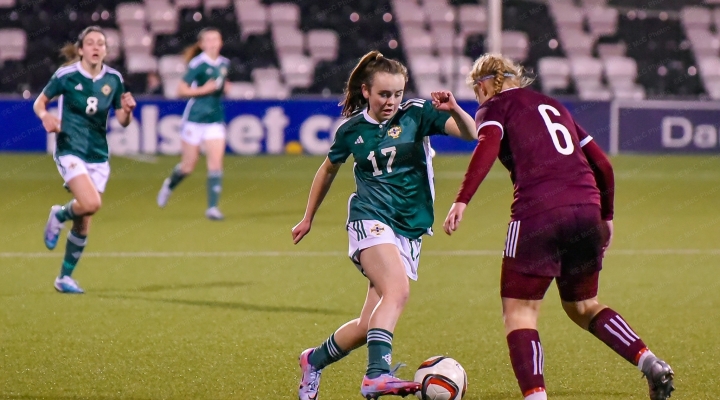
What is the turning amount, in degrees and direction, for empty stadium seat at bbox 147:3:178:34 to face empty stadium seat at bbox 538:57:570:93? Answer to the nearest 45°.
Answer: approximately 90° to its left

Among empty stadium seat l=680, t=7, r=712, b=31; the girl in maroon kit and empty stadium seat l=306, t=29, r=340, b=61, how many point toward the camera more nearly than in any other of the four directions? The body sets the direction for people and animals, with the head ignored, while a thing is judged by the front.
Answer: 2

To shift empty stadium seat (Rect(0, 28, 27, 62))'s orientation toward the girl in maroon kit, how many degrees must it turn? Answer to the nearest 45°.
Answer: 0° — it already faces them

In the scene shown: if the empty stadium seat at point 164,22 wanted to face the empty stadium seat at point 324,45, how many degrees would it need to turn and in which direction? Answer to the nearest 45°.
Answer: approximately 90° to its left

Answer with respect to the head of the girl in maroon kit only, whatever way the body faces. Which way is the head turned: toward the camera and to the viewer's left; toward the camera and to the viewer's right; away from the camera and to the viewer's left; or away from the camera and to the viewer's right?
away from the camera and to the viewer's left

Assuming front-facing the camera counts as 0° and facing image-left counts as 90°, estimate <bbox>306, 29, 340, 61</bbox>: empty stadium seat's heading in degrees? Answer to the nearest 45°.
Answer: approximately 0°

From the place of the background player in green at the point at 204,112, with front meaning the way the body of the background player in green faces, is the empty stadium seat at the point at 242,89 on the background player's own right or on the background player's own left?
on the background player's own left
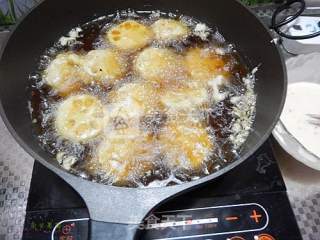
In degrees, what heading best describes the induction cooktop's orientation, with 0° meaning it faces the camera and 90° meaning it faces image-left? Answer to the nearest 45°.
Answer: approximately 0°
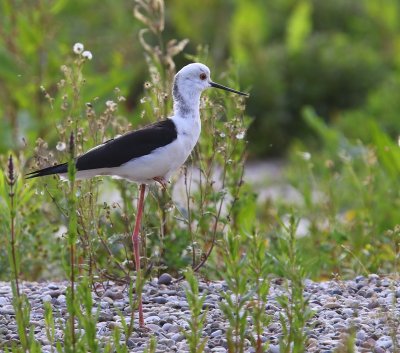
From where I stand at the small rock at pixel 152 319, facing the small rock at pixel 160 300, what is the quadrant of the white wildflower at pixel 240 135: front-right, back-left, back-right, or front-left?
front-right

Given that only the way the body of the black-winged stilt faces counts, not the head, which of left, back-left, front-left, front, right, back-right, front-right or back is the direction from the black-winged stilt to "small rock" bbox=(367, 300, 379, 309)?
front

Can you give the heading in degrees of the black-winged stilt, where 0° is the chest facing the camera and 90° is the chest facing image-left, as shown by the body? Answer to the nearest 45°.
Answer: approximately 270°

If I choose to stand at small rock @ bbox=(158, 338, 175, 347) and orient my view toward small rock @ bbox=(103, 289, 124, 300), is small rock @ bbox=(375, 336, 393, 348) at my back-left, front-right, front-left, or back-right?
back-right

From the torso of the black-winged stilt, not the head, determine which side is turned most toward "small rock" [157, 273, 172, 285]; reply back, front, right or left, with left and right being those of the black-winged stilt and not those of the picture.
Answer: left
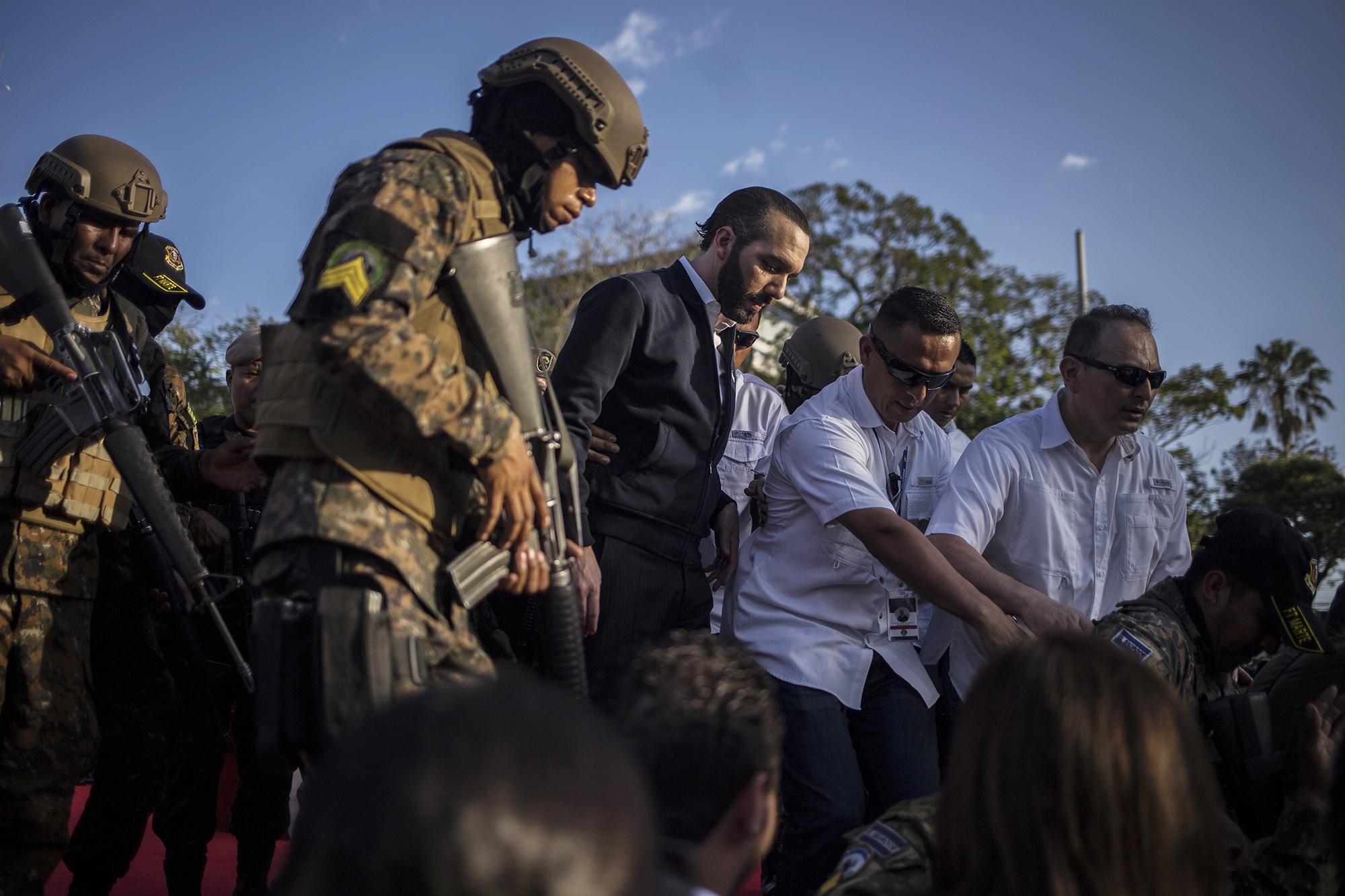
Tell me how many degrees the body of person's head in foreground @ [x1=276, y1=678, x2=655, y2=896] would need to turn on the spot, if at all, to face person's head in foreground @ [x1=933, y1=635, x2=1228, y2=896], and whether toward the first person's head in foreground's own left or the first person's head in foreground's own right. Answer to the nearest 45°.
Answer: approximately 45° to the first person's head in foreground's own right

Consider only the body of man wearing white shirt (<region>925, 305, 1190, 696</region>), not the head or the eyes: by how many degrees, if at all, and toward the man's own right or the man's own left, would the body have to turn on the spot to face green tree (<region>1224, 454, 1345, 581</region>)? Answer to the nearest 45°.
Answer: approximately 135° to the man's own left

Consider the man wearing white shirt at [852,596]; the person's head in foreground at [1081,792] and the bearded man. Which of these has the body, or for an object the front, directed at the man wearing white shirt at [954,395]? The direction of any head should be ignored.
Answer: the person's head in foreground

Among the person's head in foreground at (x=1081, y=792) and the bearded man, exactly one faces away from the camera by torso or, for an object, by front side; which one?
the person's head in foreground

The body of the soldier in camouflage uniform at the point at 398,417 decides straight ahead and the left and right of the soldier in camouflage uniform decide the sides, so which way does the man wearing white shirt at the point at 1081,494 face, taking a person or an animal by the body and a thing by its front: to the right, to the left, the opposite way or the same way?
to the right

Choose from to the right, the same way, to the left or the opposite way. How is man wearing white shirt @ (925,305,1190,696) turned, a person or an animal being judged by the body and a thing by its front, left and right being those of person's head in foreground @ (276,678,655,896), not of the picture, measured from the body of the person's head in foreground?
the opposite way

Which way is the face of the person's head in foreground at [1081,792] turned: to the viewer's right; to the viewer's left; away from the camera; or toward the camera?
away from the camera

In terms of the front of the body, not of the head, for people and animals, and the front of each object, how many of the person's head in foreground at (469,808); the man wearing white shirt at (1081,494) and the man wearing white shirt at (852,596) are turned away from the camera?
1

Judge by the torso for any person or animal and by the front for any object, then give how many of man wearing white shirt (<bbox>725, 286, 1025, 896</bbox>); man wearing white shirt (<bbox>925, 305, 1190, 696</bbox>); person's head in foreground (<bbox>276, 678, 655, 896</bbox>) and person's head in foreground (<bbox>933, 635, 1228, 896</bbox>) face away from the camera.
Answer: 2

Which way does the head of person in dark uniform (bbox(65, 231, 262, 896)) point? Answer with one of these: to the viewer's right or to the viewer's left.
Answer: to the viewer's right

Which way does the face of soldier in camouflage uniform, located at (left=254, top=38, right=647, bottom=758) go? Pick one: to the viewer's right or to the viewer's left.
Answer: to the viewer's right

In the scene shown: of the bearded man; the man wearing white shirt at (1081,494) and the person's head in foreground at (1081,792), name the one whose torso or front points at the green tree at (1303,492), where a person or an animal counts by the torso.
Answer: the person's head in foreground

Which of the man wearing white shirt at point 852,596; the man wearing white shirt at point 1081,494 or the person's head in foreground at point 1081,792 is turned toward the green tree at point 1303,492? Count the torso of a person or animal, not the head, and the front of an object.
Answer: the person's head in foreground

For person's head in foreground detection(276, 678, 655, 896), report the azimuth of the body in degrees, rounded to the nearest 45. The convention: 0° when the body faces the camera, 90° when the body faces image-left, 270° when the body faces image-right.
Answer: approximately 180°

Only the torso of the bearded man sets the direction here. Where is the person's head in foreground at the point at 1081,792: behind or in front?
in front

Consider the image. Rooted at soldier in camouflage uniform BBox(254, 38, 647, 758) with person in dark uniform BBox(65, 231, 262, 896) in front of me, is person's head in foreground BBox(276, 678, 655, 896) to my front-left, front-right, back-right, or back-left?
back-left
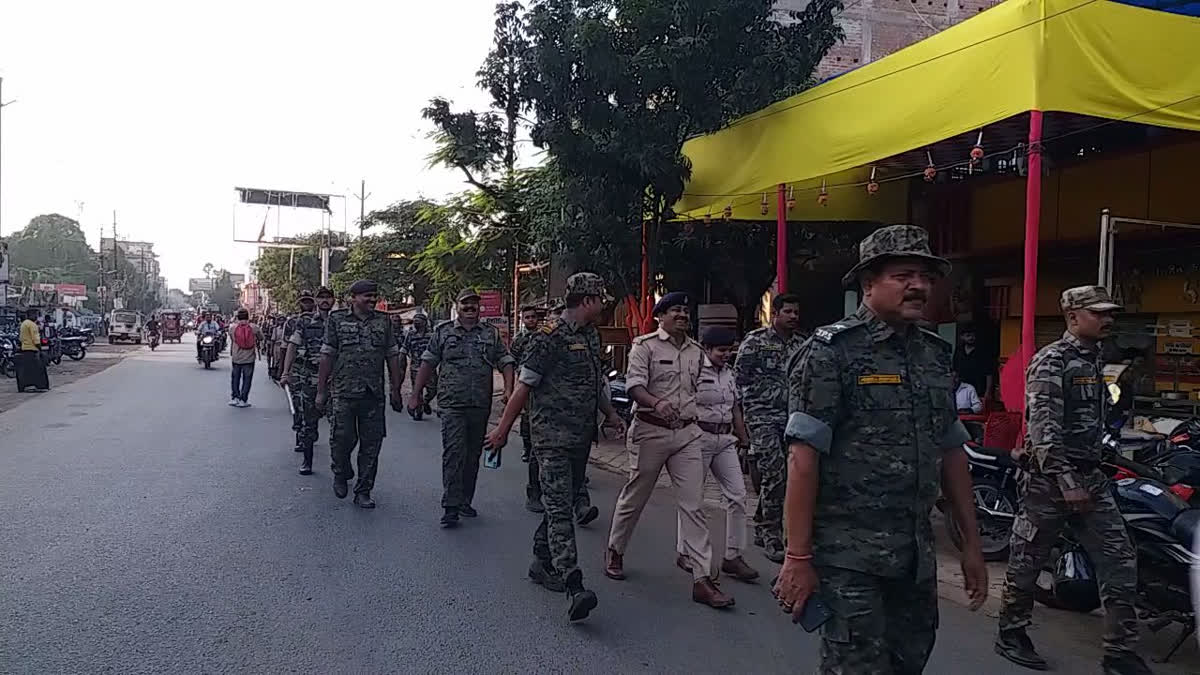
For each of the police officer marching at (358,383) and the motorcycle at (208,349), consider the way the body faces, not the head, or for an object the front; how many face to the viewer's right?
0

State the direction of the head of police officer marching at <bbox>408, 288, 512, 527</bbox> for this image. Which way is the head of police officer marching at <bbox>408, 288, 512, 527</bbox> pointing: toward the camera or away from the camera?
toward the camera

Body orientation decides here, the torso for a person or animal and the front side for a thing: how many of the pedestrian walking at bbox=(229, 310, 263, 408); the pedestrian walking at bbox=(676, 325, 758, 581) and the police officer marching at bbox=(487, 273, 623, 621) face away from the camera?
1

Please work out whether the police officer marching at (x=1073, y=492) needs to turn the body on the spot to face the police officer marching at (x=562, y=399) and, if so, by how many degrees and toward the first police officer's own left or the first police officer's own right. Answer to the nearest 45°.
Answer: approximately 135° to the first police officer's own right

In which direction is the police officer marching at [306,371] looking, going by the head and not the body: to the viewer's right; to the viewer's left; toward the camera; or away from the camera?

__WORK TO COMPLETE__.
Put every line of the listing above into a JSON list of strings, one string per line, with blank lines and the pictures left out.

__RESPONSE BELOW__.
[
  "What is the turning amount, in degrees and direction, for empty stadium seat at bbox 147:3:178:34 to face empty stadium seat at bbox 538:57:570:93? Answer to the nearest 45°.",
  "Answer: approximately 90° to its left",
  "Among empty stadium seat l=680, t=7, r=712, b=31; the girl in maroon kit and empty stadium seat l=306, t=29, r=340, b=61, how many point toward the camera more nearly than in any other of the four directions? The body sets the direction for people and animals, with the head ignored, while a thing is judged by the front.",
  "Answer: 2",
  "To shift empty stadium seat (Rect(0, 28, 27, 62))'s orientation toward the girl in maroon kit, how many degrees must it turn? Answer to the nearest 45°.",
  "Answer: 0° — it already faces them",
  "In the scene shown: if the empty stadium seat at point 164,22 wanted to face the empty stadium seat at point 324,45, how many degrees would it need to turn and in which direction? Answer to the nearest 45°.",
  "Answer: approximately 90° to its left",
  "Answer with respect to the head of the girl in maroon kit only, whatever way the body faces. Which way is the head turned: toward the camera and to the viewer's left; toward the camera and to the viewer's right; away from the camera and to the viewer's left; or away from the camera and to the viewer's right?",
  "away from the camera and to the viewer's left",
  "Assuming front-facing the camera counts as 0° and facing image-left counts as 90°, estimate <bbox>306, 29, 340, 61</bbox>: empty stadium seat's heading in degrees? Answer to the nearest 45°.",
  "Answer: approximately 0°",
  "From the place of the background player in green at the point at 204,112, with front meaning the way the body of the background player in green faces, is the empty stadium seat at the point at 242,89 on the background player's own right or on the background player's own left?",
  "on the background player's own left",
  "In degrees, what heading best describes the induction cooktop's orientation, with 0° meaning it faces the camera and 90° meaning it faces image-left? Answer to the nearest 45°.",
  "Answer: approximately 0°",
  "From where I stand at the small rock at pixel 152 319, facing the small rock at pixel 160 300, what is the quadrant of the white wildflower at pixel 240 135: front-right, back-left, back-right, or front-left?",
  "front-right",
  "Given that only the way the body of the black-winged stilt faces counts, not the head, which of left, back-left, front-left, front, right, back-right, front-right or back is the direction from the black-winged stilt to \"small rock\" bbox=(367, 300, 379, 309)?",
  "front",
  "Can you give the heading in degrees of the black-winged stilt, where 0° is the chest facing the camera and 90° is the chest facing image-left, as shown by the body? Answer to the nearest 45°.",
  "Answer: approximately 270°",
  "If I choose to stand at small rock @ bbox=(158, 338, 175, 347) and orient my view toward small rock @ bbox=(103, 289, 124, 300), is small rock @ bbox=(375, 336, 393, 348) at my back-left, front-right, front-left, or back-right?",
  "back-right",
  "From the torso of the black-winged stilt, not the head, determine which side is turned most toward \"small rock\" [157, 273, 172, 285]; reply back, front, right or left, with left and right being those of the black-winged stilt and not those of the picture.",
  "Answer: left",
  "Tell me how many degrees the body of person's head in foreground @ [x1=276, y1=678, x2=655, y2=896] would need to turn on the spot, if at all, to face person's head in foreground @ [x1=933, y1=635, x2=1228, y2=896], and whether toward the first person's head in foreground's own left or the first person's head in foreground's own right. Answer to the nearest 45°.",
  "Answer: approximately 45° to the first person's head in foreground's own right",
  "Consider only the body of man wearing white shirt (<region>925, 305, 1190, 696</region>), not the head or the eyes: by how many degrees, if at all, and toward the man's own right or the man's own left, would the body have to turn on the spot to face green tree (<region>1224, 454, 1345, 581</region>)? Answer to the nearest 45°.",
  "Answer: approximately 135° to the man's own left",
  "Consider the man wearing white shirt at [852,596]; the person's head in foreground at [1081,792] and the bearded man. Which of these has the body, or for an object the front, directed at the man wearing white shirt at [954,395]? The direction of any head should be ignored.",
  "Answer: the person's head in foreground",
  "Among the person's head in foreground at (x=1081, y=792) and the bearded man, exactly one faces away from the camera by torso or, for an object, by front side; which one?",
  "the person's head in foreground",
  "The body of the soldier in camouflage uniform at the point at 398,417 decides straight ahead and the left and right of the soldier in camouflage uniform decide the sides, so which way does the man wearing white shirt at the point at 1081,494 face, taking a person or an animal by the body and a thing by its front: to the right, to the left, the opposite way or the same way?",
  "to the right",
  "Choose from to the right, the same way, to the left or the opposite way. How is man wearing white shirt @ (925,305,1190,696) turned, a person or an animal being judged by the body and a thing by its front, left and right being those of person's head in foreground @ (276,678,655,896), not of the picture, measured from the body of the person's head in foreground?",
  "the opposite way",
  "Which way is the face of the person's head in foreground at [1081,792] turned: to the viewer's right; to the viewer's left; away from the camera; or toward the camera?",
  "away from the camera",
  "In terms of the front of the body, not of the head, for people and animals, and the front of each object, how many of the person's head in foreground at (469,808); the man wearing white shirt at (1081,494) and the man wearing white shirt at (852,596) are turned away from the camera?",
  "1",
  "Judge by the torso for any person or animal and by the front for any object, then give how many of man wearing white shirt (<bbox>725, 286, 1025, 896</bbox>); man wearing white shirt (<bbox>925, 305, 1190, 696</bbox>); person's head in foreground (<bbox>276, 678, 655, 896</bbox>) and person's head in foreground (<bbox>933, 635, 1228, 896</bbox>) face away from the camera.",
  "Answer: 2",
  "Which way does the head of person in dark uniform (bbox(65, 231, 262, 896)) point? Answer with one of these: to the viewer's right or to the viewer's left.",
  "Answer: to the viewer's right",
  "Which way does the face of soldier in camouflage uniform, located at (left=254, top=38, right=647, bottom=758) go? Pick one: to the viewer's right or to the viewer's left.",
  "Answer: to the viewer's right",
  "In the scene shown: of the bearded man; the man wearing white shirt at (1081,494) and the person's head in foreground at (1081,792), name the one whose torso or front points at the green tree at (1303,492), where a person or an animal counts by the torso.",
  "Answer: the person's head in foreground",
  "Which of the man wearing white shirt at point 852,596; the man wearing white shirt at point 1081,494 or the person's head in foreground at point 1081,792 is turned toward the green tree at point 1303,492? Count the torso of a person or animal, not the head, and the front of an object.",
  "Answer: the person's head in foreground",
  "For person's head in foreground detection(276, 678, 655, 896), report the azimuth of the body in degrees, rounded to the nearest 45. The convention: 0° when the body faces the camera, 90° when the body faces image-left, 270° when the body faces image-right.",
  "Answer: approximately 180°",
  "Only the torso of the bearded man sets the direction here. Where is the person's head in foreground at the point at 1081,792: behind or in front?",
  "in front",
  "Consider the image. Rooted at soldier in camouflage uniform BBox(254, 38, 647, 758) with person in dark uniform BBox(65, 231, 262, 896) in front of me, is person's head in foreground BBox(276, 678, 655, 896) to my front-left, front-right, back-right, or back-left?",
  "back-left",
  "For each of the police officer marching at (358,383) and the motorcycle at (208,349), consider the way the body faces, not the head, or for an object the front; how many face to the viewer's right?",
  "0",
  "State the direction of the head of police officer marching at <bbox>408, 288, 512, 527</bbox> for this image. Which way is the head of police officer marching at <bbox>408, 288, 512, 527</bbox> pointing: toward the camera or away from the camera?",
  "toward the camera",
  "Body orientation decides here, the torso for a person or animal and the front side for a thing: how many of the pedestrian walking at bbox=(229, 310, 263, 408); the pedestrian walking at bbox=(676, 325, 758, 581) and the police officer marching at bbox=(487, 273, 623, 621) face away from the camera?",
  "1",
  "Please work out whether the police officer marching at (x=1073, y=492) needs to turn the body on the spot to face the police officer marching at (x=562, y=399) and, if so, by how many degrees and toward the first police officer's own left or the first police officer's own right. Answer to the nearest 45°.",
  "Answer: approximately 135° to the first police officer's own right",
  "In which direction is the police officer marching at [306,371] looking, going by the head and not the body: to the viewer's right; to the viewer's left; toward the camera; or away from the camera?"
]